This is a pretty broad question so I'll limit myself to describing one instance of how the radius of the Earth is measured. Specifically, I'll talk about how it's measured today, with current technology.
As technology has progressed, our ability to precisely measure facets of the Earth has drastically improved. At this point, we can measure the exact shape and size of the Earth to such precision that asking about the "radius of the Earth" is no longer meaningful. Primarily because we know the shape of the Earth to such precision that we know it is not a perfect sphere with a fixed radius.
The current standard used to describe the exact shape of the Earth is the World Geodetic System, the latest edition of which is referred to as WGS84. In effect, this is a coordinate system centered on the Earth that precisely describes the shape of the Earth. This is done by using sensitive satellite measurements to fit the spherical harmonics to the Earth's geoid.

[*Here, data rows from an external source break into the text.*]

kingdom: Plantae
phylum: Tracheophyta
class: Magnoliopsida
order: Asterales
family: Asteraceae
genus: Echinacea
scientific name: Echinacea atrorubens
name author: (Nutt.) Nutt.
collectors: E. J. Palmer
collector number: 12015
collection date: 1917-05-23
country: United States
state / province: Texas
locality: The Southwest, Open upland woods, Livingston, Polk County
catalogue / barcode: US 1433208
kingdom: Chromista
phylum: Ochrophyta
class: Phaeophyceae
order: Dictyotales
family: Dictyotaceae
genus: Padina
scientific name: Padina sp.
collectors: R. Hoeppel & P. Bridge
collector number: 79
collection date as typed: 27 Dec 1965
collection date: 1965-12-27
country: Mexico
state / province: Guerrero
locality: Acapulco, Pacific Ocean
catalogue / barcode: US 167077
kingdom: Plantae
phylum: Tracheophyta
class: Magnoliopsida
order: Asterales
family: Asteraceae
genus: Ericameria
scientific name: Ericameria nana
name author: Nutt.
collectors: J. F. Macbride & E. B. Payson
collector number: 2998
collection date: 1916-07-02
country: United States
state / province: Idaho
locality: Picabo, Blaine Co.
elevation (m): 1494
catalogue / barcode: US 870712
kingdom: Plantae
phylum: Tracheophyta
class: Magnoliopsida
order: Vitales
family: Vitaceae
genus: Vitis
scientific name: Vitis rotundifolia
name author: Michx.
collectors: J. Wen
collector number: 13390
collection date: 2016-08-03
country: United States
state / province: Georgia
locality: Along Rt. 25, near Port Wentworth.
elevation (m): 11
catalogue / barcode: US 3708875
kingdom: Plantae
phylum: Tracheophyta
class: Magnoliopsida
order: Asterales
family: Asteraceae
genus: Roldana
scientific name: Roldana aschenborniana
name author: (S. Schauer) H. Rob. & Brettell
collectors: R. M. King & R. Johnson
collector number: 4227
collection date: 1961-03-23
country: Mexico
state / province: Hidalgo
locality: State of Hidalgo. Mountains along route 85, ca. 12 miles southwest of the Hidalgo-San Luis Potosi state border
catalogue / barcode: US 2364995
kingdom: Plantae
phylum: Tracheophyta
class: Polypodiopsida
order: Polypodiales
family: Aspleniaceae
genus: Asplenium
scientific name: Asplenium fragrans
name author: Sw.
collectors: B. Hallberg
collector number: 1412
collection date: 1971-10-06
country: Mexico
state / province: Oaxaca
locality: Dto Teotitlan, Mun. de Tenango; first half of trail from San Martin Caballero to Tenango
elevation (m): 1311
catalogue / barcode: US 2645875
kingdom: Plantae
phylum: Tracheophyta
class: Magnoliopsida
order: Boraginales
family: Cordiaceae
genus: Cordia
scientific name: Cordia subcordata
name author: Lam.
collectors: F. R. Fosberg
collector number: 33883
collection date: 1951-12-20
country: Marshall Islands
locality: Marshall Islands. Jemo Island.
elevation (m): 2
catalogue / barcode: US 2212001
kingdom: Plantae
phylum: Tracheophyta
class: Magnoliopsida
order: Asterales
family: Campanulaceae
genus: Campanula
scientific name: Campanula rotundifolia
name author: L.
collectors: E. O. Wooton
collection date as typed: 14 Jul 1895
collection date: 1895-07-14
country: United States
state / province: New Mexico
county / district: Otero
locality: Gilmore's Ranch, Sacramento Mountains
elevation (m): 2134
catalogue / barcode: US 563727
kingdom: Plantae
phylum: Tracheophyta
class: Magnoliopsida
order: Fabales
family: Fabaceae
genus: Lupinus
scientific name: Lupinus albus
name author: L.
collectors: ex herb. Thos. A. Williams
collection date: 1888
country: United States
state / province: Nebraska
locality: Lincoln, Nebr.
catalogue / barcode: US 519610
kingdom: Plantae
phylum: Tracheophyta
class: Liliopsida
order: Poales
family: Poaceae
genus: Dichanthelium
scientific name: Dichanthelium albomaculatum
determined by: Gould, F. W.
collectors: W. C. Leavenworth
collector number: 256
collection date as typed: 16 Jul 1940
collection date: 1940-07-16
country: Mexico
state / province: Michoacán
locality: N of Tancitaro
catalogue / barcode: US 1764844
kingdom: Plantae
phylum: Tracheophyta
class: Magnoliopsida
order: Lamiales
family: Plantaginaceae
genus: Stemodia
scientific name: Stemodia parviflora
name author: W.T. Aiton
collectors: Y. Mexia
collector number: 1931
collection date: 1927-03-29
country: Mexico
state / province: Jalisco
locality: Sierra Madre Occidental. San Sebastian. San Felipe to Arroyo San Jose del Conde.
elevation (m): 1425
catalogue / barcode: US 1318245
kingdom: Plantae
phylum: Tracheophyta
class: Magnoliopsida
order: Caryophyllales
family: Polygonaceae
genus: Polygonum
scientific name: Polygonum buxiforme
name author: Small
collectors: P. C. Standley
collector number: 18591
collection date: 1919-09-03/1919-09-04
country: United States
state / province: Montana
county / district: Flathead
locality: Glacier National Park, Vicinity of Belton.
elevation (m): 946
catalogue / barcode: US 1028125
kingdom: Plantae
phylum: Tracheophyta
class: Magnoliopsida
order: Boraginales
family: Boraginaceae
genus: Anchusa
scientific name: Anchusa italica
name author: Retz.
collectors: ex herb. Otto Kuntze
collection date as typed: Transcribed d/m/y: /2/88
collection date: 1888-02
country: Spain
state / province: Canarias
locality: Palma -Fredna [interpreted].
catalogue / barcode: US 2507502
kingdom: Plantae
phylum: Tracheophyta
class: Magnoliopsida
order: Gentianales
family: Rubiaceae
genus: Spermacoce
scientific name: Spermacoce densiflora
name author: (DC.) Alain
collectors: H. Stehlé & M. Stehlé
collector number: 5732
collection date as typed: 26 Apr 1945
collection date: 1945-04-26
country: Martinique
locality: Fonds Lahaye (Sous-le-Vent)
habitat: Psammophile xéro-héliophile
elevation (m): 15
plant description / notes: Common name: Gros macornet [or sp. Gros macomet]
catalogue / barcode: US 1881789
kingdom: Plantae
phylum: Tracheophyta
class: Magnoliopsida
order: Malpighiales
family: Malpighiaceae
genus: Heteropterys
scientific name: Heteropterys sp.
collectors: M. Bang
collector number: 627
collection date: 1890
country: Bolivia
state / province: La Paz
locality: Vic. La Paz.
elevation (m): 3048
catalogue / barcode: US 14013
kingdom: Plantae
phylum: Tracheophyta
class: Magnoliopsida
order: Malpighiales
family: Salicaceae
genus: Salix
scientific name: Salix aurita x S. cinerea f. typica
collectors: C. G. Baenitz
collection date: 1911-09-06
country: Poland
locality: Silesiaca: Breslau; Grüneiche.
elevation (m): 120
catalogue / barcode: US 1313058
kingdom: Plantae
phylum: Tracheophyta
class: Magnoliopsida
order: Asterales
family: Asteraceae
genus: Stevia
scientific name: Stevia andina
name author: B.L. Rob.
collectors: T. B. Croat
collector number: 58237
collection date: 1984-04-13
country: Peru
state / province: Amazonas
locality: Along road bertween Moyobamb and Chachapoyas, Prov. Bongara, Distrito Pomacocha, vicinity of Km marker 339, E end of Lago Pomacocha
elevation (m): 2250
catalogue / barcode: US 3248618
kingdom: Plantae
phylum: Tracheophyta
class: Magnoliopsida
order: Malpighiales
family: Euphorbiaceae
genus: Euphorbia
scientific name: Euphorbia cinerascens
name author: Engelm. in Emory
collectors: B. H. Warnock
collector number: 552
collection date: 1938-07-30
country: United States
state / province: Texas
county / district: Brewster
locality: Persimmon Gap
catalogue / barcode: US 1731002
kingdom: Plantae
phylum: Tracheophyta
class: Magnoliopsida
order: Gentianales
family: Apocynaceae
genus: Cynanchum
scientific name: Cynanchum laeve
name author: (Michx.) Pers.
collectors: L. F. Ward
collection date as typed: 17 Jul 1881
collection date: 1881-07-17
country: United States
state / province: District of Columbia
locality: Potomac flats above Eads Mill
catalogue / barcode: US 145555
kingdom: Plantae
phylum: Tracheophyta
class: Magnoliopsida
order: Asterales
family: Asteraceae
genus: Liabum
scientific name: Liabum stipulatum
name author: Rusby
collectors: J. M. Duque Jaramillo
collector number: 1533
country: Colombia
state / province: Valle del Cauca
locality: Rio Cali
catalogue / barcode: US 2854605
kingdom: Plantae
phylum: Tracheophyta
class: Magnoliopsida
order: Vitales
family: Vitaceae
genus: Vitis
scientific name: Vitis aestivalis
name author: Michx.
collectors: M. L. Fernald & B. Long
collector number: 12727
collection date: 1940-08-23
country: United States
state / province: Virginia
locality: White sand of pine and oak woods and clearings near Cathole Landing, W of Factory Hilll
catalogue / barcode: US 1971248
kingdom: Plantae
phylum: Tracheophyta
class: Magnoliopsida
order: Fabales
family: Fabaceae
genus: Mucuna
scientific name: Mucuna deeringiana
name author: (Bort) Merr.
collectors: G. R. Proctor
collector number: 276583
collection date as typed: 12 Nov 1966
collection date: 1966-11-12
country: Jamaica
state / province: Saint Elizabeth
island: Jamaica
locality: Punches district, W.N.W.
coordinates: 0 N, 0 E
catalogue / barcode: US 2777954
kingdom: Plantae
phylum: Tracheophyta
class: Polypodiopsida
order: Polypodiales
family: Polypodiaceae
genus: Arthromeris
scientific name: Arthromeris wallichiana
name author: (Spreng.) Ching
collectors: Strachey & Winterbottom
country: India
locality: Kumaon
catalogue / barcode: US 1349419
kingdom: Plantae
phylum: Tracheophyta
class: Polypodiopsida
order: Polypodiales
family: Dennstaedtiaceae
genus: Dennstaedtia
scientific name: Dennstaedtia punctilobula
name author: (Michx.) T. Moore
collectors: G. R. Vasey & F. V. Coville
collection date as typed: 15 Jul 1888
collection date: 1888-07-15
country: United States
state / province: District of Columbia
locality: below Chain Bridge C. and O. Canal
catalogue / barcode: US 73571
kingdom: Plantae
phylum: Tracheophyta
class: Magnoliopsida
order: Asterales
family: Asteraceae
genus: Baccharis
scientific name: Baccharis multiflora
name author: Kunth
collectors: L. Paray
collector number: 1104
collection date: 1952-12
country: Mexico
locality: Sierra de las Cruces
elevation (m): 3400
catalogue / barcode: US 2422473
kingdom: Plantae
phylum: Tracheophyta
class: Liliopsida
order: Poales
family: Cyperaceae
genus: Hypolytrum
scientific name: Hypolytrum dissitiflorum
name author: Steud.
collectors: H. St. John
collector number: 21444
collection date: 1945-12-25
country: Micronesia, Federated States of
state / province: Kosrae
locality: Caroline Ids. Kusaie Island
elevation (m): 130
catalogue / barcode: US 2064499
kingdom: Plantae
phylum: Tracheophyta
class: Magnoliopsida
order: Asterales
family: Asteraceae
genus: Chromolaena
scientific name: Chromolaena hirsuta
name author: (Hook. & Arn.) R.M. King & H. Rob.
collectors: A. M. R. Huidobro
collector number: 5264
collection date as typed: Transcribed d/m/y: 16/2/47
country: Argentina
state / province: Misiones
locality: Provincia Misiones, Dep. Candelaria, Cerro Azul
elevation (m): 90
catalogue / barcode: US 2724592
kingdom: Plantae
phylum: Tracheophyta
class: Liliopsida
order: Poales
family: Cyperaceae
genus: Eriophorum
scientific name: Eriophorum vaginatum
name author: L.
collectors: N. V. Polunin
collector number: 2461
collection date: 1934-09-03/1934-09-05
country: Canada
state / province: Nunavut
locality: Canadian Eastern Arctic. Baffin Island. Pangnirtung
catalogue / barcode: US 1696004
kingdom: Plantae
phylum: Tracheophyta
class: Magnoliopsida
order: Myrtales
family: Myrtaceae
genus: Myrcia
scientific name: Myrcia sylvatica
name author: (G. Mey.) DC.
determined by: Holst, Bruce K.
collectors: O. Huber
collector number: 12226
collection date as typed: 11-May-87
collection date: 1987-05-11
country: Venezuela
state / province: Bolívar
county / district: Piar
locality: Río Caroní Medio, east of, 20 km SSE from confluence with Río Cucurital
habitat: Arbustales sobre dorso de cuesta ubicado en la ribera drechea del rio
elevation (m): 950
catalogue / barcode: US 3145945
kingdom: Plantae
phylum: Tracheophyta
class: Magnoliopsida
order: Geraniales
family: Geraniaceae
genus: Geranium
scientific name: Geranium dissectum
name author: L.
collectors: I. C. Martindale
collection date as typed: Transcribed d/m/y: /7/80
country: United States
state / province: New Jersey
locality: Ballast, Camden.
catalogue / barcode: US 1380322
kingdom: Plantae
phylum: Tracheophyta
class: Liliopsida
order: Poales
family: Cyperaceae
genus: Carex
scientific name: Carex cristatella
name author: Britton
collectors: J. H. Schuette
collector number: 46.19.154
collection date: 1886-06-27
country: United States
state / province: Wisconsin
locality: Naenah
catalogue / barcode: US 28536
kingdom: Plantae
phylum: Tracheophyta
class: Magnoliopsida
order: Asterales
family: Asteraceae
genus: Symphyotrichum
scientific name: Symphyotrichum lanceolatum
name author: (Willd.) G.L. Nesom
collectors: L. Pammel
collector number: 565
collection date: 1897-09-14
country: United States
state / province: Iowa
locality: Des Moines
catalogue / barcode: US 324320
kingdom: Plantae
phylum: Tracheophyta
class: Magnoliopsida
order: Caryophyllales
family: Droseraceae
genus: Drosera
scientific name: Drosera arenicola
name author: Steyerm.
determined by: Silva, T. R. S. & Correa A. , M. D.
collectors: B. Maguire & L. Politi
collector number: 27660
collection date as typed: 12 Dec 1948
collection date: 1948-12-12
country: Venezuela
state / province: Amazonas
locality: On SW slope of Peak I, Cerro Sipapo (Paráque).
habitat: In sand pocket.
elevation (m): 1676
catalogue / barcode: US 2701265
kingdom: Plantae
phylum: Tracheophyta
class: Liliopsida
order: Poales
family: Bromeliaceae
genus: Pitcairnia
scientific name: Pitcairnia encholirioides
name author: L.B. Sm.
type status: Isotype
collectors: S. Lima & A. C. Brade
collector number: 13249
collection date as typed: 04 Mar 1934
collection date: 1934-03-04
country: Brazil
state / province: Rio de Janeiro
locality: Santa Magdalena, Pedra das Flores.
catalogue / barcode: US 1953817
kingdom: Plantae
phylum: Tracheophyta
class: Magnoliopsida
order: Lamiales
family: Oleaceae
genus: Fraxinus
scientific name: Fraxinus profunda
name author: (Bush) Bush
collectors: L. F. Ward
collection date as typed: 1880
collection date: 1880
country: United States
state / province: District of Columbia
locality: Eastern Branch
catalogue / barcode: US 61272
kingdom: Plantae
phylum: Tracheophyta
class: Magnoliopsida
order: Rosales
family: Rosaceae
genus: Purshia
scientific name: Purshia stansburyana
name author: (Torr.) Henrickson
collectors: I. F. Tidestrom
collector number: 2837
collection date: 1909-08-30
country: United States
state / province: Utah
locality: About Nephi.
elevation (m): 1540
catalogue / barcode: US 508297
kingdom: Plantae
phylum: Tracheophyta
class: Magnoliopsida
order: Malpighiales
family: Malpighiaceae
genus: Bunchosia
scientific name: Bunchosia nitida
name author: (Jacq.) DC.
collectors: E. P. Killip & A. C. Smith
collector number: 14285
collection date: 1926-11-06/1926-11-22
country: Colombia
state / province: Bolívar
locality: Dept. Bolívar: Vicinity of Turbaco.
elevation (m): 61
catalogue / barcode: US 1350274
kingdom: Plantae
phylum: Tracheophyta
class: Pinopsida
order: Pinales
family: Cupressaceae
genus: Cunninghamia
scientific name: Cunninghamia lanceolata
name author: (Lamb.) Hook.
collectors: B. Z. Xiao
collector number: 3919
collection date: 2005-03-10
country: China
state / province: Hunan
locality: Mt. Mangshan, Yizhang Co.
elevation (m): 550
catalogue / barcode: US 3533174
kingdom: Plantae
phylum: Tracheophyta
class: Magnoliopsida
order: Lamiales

The current, most updated version of WGS84 has more than 4.6 million harmonic terms with an accuracy in "radius" at any given point of 10 km. That is, you could pick any precise location on the Earth and use WGS84 to calculate the radius of the Earth at that exact point to an accuracy of 10 km. This radius would of course vary as you moved about the Earth.
If you really want to break this down into a simple number, the WGS model, at the crudest level, considers the Earth to be an oblate spheroid with an equitorial radius of $R_{eq} = 6\:378\:137\:\mathrm{m}$ and a polar radius of $R_{p} = 6\:356\:752.3\:\mathrm{m}$.